Written exercise -
Copy every line of the records below word for word, leaving out the pictures.

Stored dataset items:
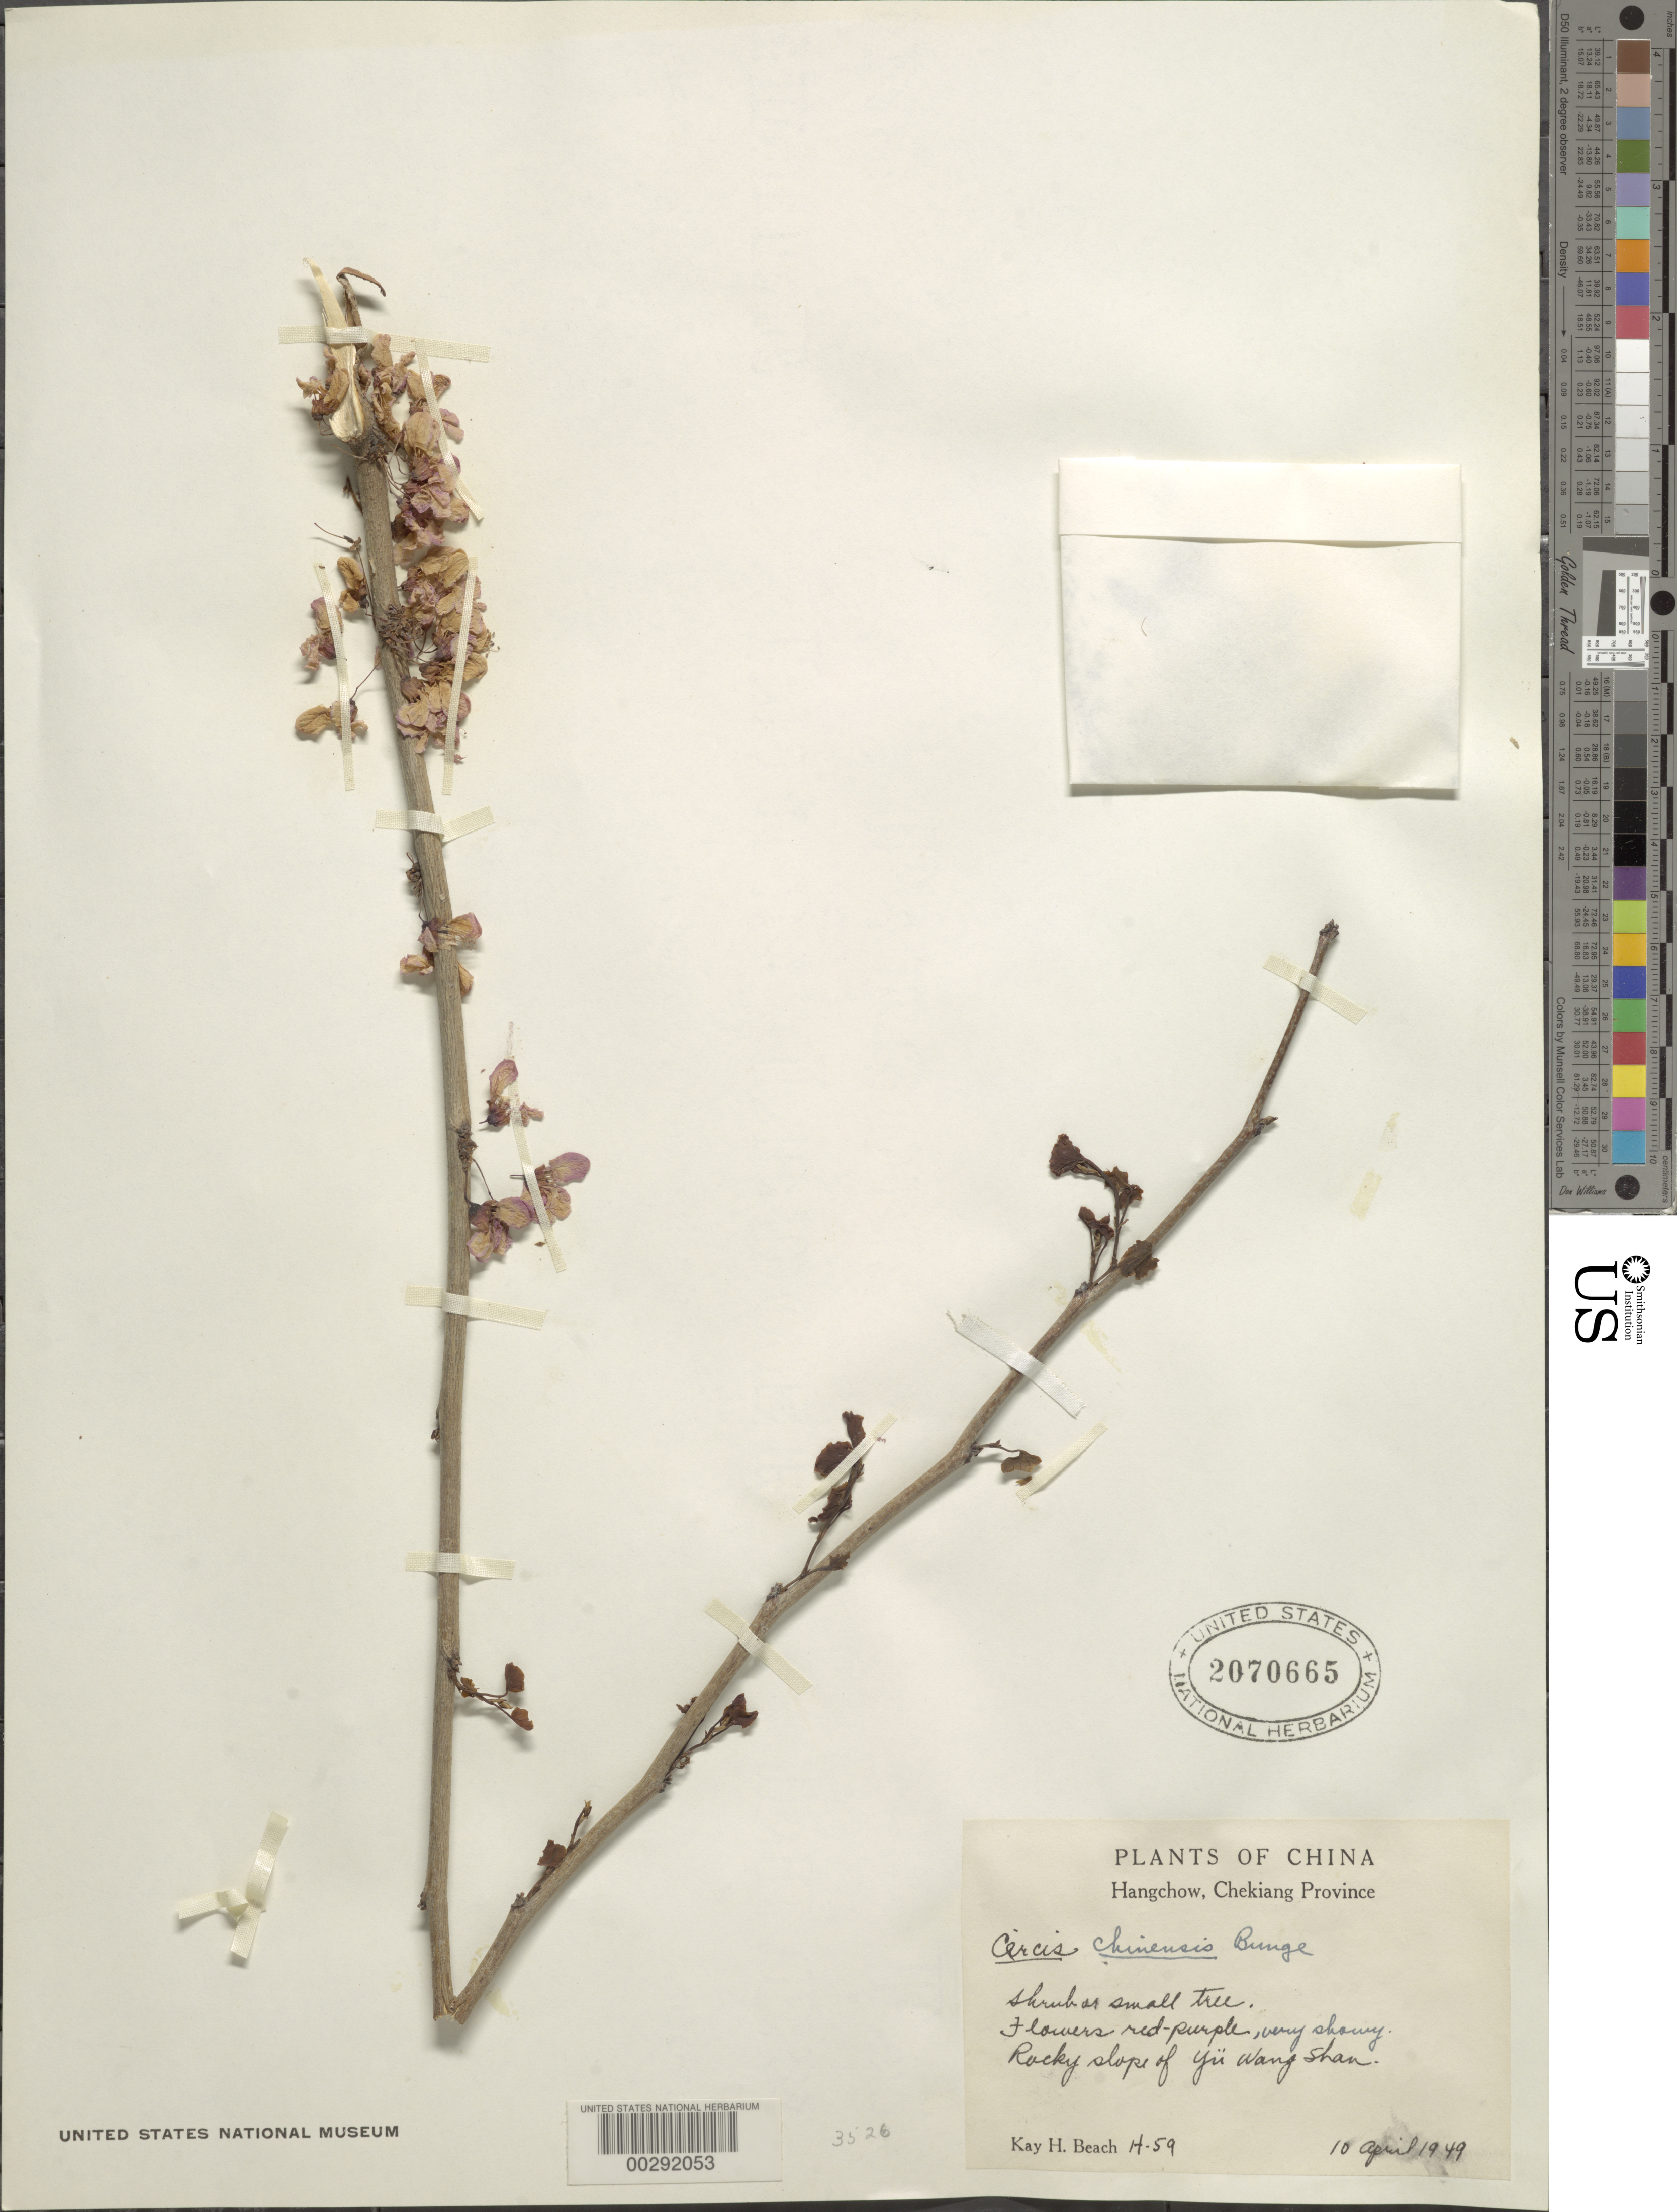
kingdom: Plantae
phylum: Tracheophyta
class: Magnoliopsida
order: Fabales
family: Fabaceae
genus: Cercis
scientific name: Cercis chinensis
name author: Bunge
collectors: K. H. Beach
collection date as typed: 10 Apr 1949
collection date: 1949-04-10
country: China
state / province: Zhejiang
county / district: Hangzhou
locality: YuHuang Mountains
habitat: Rocky slope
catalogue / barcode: US 2070665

Exercise solution -
kingdom: Plantae
phylum: Tracheophyta
class: Magnoliopsida
order: Fabales
family: Fabaceae
genus: Cercis
scientific name: Cercis chinensis
name author: Bunge
collectors: K. H. Beach
collection date as typed: 10 Apr 1949
collection date: 1949-04-10
country: China
state / province: Zhejiang
county / district: Hangzhou
locality: YuHuang Mountains
habitat: Rocky slope
catalogue / barcode: US 2070665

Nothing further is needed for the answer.